## What you need to do
Set down exactly the lines below, starting at the one that contains "cardboard box: none" and ending at the one that contains "side table: none [1146,598,1327,786]", with both of those lines included and nothing else.

## Records provided
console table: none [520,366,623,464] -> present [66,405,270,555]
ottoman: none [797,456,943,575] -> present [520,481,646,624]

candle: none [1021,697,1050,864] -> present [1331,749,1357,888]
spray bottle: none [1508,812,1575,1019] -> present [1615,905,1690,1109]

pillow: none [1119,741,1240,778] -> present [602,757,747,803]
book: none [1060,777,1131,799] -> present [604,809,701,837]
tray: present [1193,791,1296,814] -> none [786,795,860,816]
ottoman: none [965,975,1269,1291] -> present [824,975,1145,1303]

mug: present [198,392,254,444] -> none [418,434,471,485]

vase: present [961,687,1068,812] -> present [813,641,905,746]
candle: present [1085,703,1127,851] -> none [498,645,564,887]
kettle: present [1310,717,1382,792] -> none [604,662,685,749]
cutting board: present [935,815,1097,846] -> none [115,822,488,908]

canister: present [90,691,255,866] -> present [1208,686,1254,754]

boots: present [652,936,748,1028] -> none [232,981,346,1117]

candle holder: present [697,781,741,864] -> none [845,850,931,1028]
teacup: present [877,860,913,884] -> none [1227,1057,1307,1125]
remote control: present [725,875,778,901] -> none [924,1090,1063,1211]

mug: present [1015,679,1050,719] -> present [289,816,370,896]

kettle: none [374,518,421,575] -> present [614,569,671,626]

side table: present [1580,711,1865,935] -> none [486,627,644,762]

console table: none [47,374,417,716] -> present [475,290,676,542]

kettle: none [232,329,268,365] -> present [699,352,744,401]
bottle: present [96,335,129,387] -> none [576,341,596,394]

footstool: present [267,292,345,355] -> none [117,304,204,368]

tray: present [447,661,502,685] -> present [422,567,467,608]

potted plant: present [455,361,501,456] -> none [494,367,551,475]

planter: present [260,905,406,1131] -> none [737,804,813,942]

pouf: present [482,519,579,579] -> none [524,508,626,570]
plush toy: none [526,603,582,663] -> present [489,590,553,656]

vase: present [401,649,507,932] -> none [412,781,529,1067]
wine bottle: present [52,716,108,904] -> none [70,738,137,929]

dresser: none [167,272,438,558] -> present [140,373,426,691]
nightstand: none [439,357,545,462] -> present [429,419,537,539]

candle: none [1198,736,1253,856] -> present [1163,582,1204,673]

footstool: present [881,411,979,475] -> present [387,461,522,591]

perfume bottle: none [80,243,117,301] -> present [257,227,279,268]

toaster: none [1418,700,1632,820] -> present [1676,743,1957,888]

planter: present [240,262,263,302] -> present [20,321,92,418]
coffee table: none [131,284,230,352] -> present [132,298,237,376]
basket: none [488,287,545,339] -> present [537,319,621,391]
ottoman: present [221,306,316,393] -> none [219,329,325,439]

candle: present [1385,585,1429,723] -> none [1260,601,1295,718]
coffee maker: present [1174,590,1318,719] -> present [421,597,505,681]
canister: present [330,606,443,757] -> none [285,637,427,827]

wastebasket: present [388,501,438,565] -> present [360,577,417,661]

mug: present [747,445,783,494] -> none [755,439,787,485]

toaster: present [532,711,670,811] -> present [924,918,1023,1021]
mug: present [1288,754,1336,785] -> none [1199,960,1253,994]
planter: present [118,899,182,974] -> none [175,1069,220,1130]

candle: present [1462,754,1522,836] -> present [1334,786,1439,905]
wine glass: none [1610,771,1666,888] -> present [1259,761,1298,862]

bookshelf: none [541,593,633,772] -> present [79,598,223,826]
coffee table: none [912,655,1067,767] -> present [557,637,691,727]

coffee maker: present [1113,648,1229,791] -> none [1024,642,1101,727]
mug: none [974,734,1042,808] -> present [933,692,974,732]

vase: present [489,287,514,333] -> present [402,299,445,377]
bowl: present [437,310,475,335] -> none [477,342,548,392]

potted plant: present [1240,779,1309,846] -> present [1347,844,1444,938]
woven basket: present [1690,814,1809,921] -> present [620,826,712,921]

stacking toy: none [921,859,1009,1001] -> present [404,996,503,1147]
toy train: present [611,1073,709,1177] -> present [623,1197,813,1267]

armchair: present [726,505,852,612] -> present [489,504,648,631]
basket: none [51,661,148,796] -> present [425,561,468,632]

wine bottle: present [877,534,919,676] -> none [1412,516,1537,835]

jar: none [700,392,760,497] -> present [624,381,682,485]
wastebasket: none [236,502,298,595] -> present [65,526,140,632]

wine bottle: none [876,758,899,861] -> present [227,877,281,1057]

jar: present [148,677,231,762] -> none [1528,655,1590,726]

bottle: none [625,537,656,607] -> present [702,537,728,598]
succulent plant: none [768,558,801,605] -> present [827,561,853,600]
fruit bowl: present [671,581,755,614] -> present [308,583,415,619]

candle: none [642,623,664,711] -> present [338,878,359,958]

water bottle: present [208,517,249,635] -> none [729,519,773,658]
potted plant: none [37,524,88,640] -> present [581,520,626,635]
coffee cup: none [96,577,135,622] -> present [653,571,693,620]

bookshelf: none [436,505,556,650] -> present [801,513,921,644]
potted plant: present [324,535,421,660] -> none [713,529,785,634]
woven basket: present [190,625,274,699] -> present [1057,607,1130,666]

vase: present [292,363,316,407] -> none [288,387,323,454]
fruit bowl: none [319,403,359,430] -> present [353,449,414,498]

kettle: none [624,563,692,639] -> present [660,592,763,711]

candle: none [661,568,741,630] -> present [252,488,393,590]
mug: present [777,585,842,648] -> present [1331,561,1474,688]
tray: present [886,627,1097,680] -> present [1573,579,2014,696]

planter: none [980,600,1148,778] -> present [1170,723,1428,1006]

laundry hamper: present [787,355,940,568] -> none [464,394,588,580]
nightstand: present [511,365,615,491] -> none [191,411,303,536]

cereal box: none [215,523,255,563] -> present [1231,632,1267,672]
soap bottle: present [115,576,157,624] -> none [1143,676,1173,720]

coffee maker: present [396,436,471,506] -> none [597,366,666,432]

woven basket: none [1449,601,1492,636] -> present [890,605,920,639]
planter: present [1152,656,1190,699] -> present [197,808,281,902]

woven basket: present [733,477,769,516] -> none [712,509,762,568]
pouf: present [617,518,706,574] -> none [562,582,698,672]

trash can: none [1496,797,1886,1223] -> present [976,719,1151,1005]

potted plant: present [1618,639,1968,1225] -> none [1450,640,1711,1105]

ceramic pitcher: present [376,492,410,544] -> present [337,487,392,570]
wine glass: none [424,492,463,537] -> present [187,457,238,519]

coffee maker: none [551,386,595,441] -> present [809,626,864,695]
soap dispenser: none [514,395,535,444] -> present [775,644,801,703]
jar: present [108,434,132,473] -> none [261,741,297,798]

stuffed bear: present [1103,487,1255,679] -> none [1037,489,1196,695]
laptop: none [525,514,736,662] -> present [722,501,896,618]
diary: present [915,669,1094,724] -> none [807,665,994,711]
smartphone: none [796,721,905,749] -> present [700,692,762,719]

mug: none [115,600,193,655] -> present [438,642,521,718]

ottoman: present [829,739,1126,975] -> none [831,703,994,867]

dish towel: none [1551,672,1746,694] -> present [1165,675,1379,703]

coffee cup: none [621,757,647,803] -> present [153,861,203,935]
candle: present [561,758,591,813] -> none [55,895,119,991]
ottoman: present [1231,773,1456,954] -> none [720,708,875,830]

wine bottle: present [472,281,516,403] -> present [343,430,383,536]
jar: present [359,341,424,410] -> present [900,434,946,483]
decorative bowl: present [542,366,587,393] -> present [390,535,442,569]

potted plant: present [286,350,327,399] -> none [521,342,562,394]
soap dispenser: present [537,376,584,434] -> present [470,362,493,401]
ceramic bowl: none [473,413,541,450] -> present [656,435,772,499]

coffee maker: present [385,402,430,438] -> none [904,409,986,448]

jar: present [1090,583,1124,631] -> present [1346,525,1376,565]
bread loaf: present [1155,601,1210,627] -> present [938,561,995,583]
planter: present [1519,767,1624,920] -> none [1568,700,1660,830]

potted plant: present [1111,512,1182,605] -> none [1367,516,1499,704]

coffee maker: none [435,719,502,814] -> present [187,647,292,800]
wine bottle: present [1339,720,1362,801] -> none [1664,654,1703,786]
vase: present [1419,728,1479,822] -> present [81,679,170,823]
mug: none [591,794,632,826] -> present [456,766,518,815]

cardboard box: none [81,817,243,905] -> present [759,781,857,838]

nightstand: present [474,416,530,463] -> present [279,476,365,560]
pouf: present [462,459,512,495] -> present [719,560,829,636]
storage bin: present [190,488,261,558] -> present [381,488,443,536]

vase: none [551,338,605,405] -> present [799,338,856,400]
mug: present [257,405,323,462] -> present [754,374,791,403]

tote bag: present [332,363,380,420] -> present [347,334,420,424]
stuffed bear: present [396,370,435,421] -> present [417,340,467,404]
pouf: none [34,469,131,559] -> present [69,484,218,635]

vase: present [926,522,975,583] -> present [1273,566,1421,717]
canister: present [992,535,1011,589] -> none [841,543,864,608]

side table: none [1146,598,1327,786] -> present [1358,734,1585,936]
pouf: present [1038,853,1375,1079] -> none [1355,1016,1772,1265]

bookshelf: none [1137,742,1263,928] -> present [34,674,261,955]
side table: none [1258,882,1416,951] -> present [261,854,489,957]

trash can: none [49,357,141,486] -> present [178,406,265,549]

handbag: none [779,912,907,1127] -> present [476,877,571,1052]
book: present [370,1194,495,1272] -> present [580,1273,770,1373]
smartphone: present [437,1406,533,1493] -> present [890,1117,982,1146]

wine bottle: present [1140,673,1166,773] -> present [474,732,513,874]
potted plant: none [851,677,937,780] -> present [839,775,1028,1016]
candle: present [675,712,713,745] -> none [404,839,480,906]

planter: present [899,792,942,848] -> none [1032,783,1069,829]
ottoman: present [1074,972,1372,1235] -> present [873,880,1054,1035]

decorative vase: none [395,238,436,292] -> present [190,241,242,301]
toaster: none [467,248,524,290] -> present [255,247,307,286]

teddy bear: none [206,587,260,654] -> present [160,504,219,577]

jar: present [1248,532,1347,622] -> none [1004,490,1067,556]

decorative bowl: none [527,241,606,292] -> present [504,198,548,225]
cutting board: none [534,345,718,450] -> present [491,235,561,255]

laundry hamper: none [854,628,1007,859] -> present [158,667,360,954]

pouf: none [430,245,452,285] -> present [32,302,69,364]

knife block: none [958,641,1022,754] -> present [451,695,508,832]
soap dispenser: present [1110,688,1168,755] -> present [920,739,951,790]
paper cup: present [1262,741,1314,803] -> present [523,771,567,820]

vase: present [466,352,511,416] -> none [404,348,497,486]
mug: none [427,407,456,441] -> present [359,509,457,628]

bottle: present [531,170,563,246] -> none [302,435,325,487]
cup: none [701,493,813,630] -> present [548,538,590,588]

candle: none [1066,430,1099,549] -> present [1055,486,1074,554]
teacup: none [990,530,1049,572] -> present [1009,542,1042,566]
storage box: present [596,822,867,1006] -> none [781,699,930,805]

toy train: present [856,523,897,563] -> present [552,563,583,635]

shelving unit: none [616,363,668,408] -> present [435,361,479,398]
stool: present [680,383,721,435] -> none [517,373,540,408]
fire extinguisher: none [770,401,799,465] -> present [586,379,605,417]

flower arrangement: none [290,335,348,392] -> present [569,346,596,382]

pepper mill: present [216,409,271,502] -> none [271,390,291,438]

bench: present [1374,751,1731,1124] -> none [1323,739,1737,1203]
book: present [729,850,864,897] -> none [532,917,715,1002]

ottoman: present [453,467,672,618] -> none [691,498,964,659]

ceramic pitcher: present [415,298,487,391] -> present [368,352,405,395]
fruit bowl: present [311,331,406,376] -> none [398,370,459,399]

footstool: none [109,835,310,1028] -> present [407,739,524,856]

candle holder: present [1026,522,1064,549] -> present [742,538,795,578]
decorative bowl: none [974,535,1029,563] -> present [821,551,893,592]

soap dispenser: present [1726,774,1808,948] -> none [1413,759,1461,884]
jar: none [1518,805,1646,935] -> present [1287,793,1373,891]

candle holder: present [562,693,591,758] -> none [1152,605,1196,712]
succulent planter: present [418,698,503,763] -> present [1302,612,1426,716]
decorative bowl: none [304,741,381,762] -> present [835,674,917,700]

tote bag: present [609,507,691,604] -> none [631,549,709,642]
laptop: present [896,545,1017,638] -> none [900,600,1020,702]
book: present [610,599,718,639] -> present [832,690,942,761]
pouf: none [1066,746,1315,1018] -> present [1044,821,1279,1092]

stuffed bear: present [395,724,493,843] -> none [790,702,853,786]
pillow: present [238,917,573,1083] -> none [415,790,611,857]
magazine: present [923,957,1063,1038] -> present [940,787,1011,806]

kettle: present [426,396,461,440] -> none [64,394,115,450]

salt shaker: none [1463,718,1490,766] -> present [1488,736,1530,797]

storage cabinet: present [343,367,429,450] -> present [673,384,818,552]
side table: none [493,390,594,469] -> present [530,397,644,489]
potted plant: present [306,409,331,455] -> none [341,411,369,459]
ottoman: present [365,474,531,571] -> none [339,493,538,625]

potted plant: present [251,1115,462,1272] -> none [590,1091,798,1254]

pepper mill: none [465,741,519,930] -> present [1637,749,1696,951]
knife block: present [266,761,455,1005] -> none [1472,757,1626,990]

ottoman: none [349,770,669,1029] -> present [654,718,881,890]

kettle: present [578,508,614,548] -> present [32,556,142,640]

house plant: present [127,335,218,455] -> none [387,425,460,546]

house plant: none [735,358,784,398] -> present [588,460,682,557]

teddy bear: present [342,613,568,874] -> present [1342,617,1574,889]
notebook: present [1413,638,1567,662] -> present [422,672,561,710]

## Expected answer
cardboard box: none [81,817,243,905] -> present [759,781,857,838]

nightstand: present [474,416,530,463] -> present [279,476,365,560]
pouf: present [462,459,512,495] -> present [719,560,829,636]
storage bin: present [190,488,261,558] -> present [381,488,443,536]

vase: none [551,338,605,405] -> present [799,338,856,400]
mug: present [257,405,323,462] -> present [754,374,791,403]

tote bag: present [332,363,380,420] -> present [347,334,420,424]
stuffed bear: present [396,370,435,421] -> present [417,340,467,404]
pouf: none [34,469,131,559] -> present [69,484,218,635]

vase: present [926,522,975,583] -> present [1273,566,1421,717]
canister: present [992,535,1011,589] -> none [841,543,864,608]

side table: none [1146,598,1327,786] -> present [1358,734,1585,936]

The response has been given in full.